#### Task details:
From the listing below, output the lines between the one with "On Facebook, I’ve" and the one with "long as the", including those two, and nothing else. Pictures are not copied.

#### Study material:
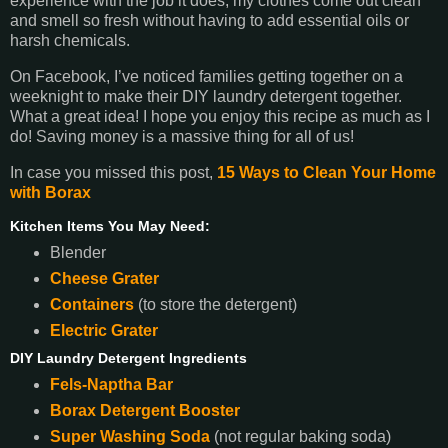
experience with the job it does; my clothes come out clean
and smell so fresh without having to add essential oils or
harsh chemicals.
On Facebook, I’ve noticed families getting together on a
weeknight to make their DIY laundry detergent together.
What a great idea! I hope you enjoy this recipe as much as I
do! Saving money is a massive thing for all of us!
In case you missed this post,
15 Ways to Clean Your Home
with Borax
Kitchen Items You May Need:
Blender
Cheese Grater
Containers
(to store the detergent)
Electric Grater
DIY Laundry Detergent Ingredients
Fels-Naptha Bar
Borax Detergent Booster
Super Washing Soda
(not regular baking soda)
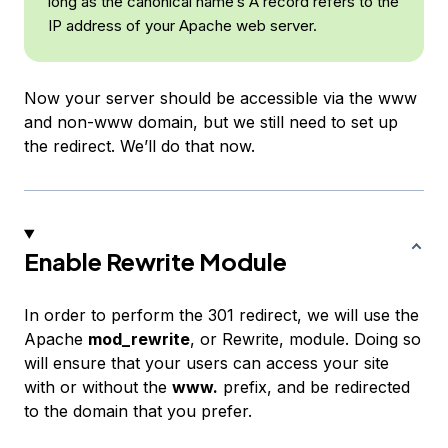
long as the canonical name’s A record refers to the
IP address of your Apache web server.
Now your server should be accessible via the www
and non-www domain, but we still need to set up
the redirect. We’ll do that now.
Enable Rewrite Module
In order to perform the 301 redirect, we will use the
Apache
mod_rewrite
, or Rewrite, module. Doing so
will ensure that your users can access your site
with or without the
www.
prefix, and be redirected
to the domain that you prefer.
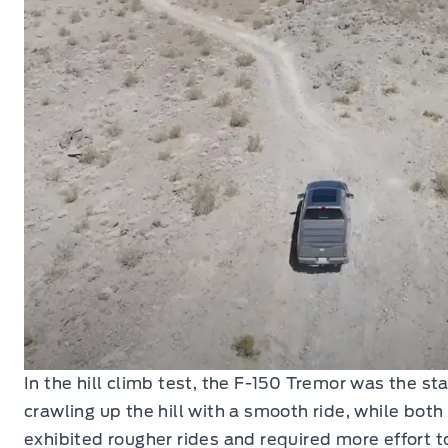
In the hill climb test, the F-150 Tremor was the st
crawling up the hill with a smooth ride, while bot
exhibited rougher rides and required more effort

#### Answer to this problem:
On Facebook, I’ve noticed families getting together on a
weeknight to make their DIY laundry detergent together.
What a great idea! I hope you enjoy this recipe as much as I
do! Saving money is a massive thing for all of us!
In case you missed this post,
15 Ways to Clean Your Home
with Borax
Kitchen Items You May Need:
Blender
Cheese Grater
Containers
(to store the detergent)
Electric Grater
DIY Laundry Detergent Ingredients
Fels-Naptha Bar
Borax Detergent Booster
Super Washing Soda
(not regular baking soda)
long as the canonical name’s A record refers to the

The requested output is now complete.